WHAT YOU WILL DO. Where the records below show a line containing "5: (719, 410, 2.86)", start copying; end with the line containing "22: (428, 205, 4.13)", and copy it too.

/---

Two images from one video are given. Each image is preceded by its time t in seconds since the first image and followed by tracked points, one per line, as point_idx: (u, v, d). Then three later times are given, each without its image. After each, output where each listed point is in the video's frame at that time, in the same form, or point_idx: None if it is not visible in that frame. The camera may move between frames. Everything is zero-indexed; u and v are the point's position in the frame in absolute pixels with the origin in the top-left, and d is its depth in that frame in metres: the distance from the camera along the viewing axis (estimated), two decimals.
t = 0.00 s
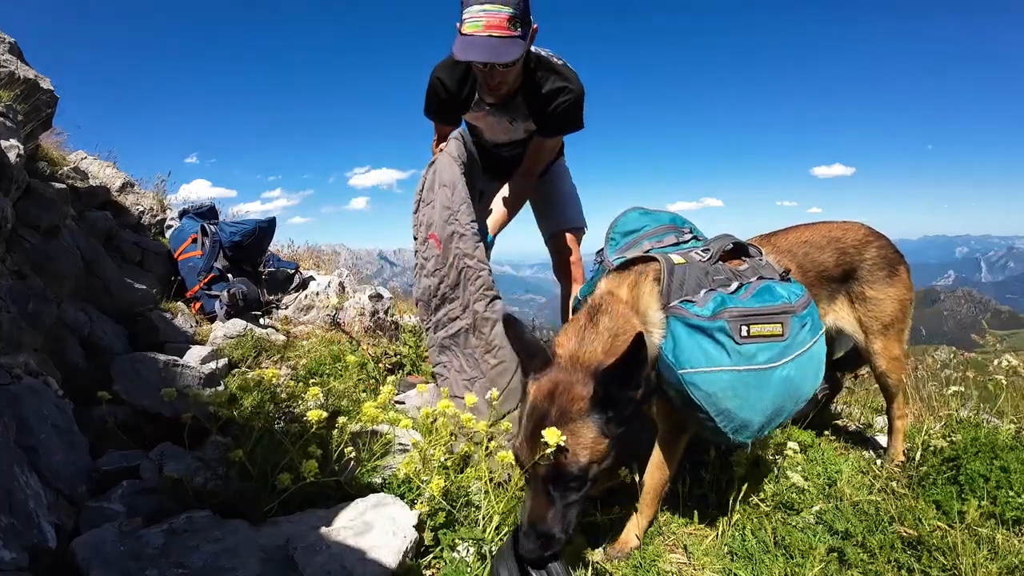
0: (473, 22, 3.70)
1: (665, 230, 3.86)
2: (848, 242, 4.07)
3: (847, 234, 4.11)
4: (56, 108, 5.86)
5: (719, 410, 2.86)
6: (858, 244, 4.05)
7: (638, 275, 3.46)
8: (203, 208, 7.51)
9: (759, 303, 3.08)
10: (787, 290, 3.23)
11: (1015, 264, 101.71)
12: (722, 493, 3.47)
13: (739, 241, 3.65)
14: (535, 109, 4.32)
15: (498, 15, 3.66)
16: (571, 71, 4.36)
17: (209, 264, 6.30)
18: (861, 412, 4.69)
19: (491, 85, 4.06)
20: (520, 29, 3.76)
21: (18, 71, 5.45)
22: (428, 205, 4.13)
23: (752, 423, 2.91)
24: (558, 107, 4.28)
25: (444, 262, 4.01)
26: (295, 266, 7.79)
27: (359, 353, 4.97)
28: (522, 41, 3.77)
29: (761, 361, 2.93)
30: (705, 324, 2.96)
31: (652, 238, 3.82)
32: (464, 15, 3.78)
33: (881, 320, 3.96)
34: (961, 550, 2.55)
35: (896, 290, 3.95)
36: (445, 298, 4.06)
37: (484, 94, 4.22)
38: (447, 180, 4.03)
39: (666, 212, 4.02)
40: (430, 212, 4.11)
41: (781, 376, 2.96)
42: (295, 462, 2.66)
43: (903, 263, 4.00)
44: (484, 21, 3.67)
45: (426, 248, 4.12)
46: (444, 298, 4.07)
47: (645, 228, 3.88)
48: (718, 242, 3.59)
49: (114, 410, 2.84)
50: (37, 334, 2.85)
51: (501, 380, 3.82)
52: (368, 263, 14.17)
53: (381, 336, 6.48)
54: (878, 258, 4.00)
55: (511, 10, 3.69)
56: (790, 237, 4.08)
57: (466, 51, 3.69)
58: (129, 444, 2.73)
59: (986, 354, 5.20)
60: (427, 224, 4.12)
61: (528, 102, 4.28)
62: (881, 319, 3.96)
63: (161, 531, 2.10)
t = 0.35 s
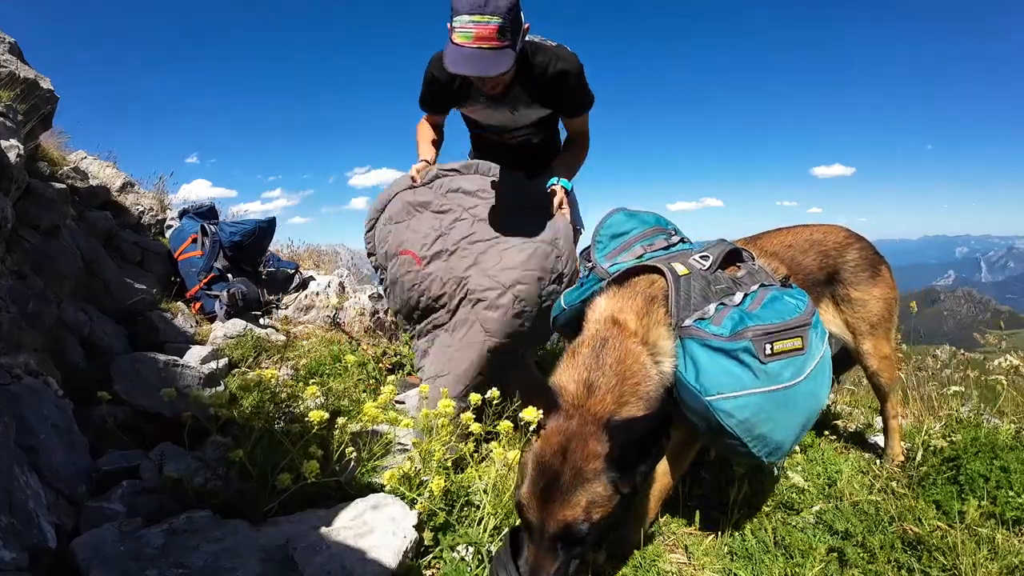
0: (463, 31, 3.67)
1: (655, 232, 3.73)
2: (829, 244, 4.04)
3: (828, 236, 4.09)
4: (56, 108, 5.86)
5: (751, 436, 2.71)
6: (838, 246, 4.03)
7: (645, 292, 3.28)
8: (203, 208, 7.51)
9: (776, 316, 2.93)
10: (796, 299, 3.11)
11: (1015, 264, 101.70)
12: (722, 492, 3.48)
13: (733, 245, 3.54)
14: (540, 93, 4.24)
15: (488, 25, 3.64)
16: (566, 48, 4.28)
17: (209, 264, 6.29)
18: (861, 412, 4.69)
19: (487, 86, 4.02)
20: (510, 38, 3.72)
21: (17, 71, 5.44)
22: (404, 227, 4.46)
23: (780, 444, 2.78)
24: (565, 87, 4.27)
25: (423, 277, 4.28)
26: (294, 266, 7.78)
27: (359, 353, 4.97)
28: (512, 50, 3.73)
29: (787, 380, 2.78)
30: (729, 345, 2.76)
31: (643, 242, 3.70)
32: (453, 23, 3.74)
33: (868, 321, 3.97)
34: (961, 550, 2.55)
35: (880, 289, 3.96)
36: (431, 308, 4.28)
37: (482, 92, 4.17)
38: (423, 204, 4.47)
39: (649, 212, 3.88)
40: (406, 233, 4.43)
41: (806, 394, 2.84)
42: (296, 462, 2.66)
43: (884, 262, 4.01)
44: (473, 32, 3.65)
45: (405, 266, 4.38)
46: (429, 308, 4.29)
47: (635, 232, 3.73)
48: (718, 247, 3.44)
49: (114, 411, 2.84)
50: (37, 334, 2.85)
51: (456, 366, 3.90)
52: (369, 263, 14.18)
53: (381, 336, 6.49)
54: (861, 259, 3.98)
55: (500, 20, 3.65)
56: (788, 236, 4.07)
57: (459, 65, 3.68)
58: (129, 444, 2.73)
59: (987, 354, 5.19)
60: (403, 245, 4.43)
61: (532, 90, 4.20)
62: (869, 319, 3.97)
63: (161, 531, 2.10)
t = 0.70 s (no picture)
0: (470, 41, 3.68)
1: (656, 232, 3.64)
2: (837, 247, 4.01)
3: (838, 238, 4.06)
4: (56, 108, 5.86)
5: (743, 449, 2.66)
6: (847, 249, 4.01)
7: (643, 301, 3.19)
8: (203, 208, 7.51)
9: (776, 327, 2.89)
10: (795, 309, 3.08)
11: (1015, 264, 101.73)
12: (723, 493, 3.47)
13: (738, 250, 3.48)
14: (545, 91, 4.24)
15: (494, 34, 3.63)
16: (569, 44, 4.29)
17: (209, 264, 6.29)
18: (861, 412, 4.68)
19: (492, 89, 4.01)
20: (517, 45, 3.72)
21: (18, 71, 5.44)
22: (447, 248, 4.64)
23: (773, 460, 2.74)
24: (571, 84, 4.29)
25: (467, 295, 4.49)
26: (294, 266, 7.78)
27: (359, 353, 4.96)
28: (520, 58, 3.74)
29: (784, 394, 2.75)
30: (725, 355, 2.73)
31: (642, 242, 3.62)
32: (459, 31, 3.75)
33: (874, 325, 3.97)
34: (961, 550, 2.55)
35: (887, 293, 3.96)
36: (466, 326, 4.43)
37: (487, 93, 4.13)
38: (467, 224, 4.68)
39: (653, 210, 3.77)
40: (451, 254, 4.62)
41: (802, 409, 2.81)
42: (295, 463, 2.67)
43: (891, 266, 4.01)
44: (480, 41, 3.66)
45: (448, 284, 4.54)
46: (464, 327, 4.43)
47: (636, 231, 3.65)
48: (720, 252, 3.41)
49: (114, 410, 2.84)
50: (37, 334, 2.85)
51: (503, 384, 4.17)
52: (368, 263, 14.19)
53: (381, 336, 6.49)
54: (869, 262, 3.98)
55: (507, 27, 3.64)
56: (789, 236, 4.06)
57: (468, 74, 3.69)
58: (129, 444, 2.73)
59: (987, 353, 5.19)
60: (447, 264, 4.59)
61: (537, 88, 4.18)
62: (874, 324, 3.96)
63: (161, 531, 2.10)
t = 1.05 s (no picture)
0: (474, 31, 3.71)
1: (672, 225, 3.66)
2: (856, 242, 3.92)
3: (856, 234, 3.97)
4: (56, 108, 5.86)
5: (751, 428, 2.69)
6: (866, 245, 3.91)
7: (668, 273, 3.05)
8: (203, 208, 7.50)
9: (792, 307, 2.88)
10: (814, 295, 3.07)
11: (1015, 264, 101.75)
12: (723, 493, 3.47)
13: (757, 242, 3.53)
14: (548, 89, 4.23)
15: (497, 23, 3.66)
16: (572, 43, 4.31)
17: (209, 264, 6.29)
18: (861, 412, 4.68)
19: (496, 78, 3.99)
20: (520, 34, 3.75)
21: (17, 71, 5.44)
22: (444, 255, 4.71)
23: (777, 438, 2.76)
24: (574, 83, 4.30)
25: (460, 297, 4.49)
26: (295, 265, 7.78)
27: (359, 353, 4.96)
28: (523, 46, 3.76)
29: (794, 373, 2.75)
30: (738, 331, 2.70)
31: (660, 234, 3.64)
32: (463, 22, 3.78)
33: (887, 323, 3.88)
34: (961, 550, 2.55)
35: (902, 291, 3.86)
36: (458, 329, 4.42)
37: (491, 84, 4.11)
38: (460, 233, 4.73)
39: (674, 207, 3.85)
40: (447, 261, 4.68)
41: (812, 390, 2.81)
42: (296, 463, 2.66)
43: (906, 264, 3.92)
44: (484, 29, 3.68)
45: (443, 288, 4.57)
46: (456, 330, 4.42)
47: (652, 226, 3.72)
48: (735, 242, 3.49)
49: (114, 411, 2.84)
50: (37, 335, 2.85)
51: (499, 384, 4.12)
52: (368, 263, 14.19)
53: (381, 336, 6.49)
54: (886, 258, 3.87)
55: (511, 16, 3.67)
56: (790, 235, 4.05)
57: (473, 63, 3.71)
58: (129, 444, 2.73)
59: (988, 353, 5.19)
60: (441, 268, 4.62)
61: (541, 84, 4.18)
62: (888, 321, 3.87)
63: (161, 531, 2.10)
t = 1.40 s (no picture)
0: (450, 59, 3.50)
1: (700, 221, 3.69)
2: (861, 241, 3.87)
3: (860, 233, 3.92)
4: (56, 108, 5.86)
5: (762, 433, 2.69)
6: (869, 244, 3.87)
7: (676, 266, 3.02)
8: (203, 208, 7.50)
9: (818, 314, 2.80)
10: (839, 303, 3.01)
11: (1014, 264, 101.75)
12: (723, 493, 3.47)
13: (785, 245, 3.54)
14: (548, 100, 4.24)
15: (471, 49, 3.46)
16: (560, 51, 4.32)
17: (209, 264, 6.29)
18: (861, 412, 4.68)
19: (496, 108, 3.85)
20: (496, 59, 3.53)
21: (17, 71, 5.44)
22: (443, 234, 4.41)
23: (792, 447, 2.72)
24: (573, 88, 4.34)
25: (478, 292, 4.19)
26: (294, 266, 7.78)
27: (359, 352, 4.96)
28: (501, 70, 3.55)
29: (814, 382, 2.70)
30: (757, 335, 2.69)
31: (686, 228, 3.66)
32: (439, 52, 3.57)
33: (887, 320, 3.88)
34: (961, 550, 2.55)
35: (901, 288, 3.85)
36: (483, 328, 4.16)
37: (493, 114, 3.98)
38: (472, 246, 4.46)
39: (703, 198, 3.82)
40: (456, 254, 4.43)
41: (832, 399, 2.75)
42: (295, 462, 2.66)
43: (906, 261, 3.92)
44: (458, 57, 3.47)
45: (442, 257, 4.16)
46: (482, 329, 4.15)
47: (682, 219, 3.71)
48: (762, 245, 3.49)
49: (114, 411, 2.84)
50: (38, 334, 2.85)
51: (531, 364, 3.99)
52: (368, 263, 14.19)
53: (381, 336, 6.49)
54: (887, 257, 3.86)
55: (484, 41, 3.44)
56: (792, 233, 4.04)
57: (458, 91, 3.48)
58: (129, 444, 2.73)
59: (988, 353, 5.19)
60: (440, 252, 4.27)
61: (542, 96, 4.20)
62: (889, 318, 3.88)
63: (161, 531, 2.10)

\---

SOLUTION.
5: (719, 410, 2.86)
6: (858, 244, 4.05)
7: (638, 275, 3.46)
8: (203, 208, 7.51)
9: (759, 303, 3.08)
10: (787, 290, 3.23)
11: (1015, 264, 101.71)
12: (722, 493, 3.47)
13: (739, 241, 3.65)
14: (535, 109, 4.32)
15: (498, 15, 3.66)
16: (571, 71, 4.36)
17: (209, 264, 6.30)
18: (861, 412, 4.69)
19: (491, 85, 4.06)
20: (520, 29, 3.76)
21: (18, 71, 5.45)
22: (428, 205, 4.13)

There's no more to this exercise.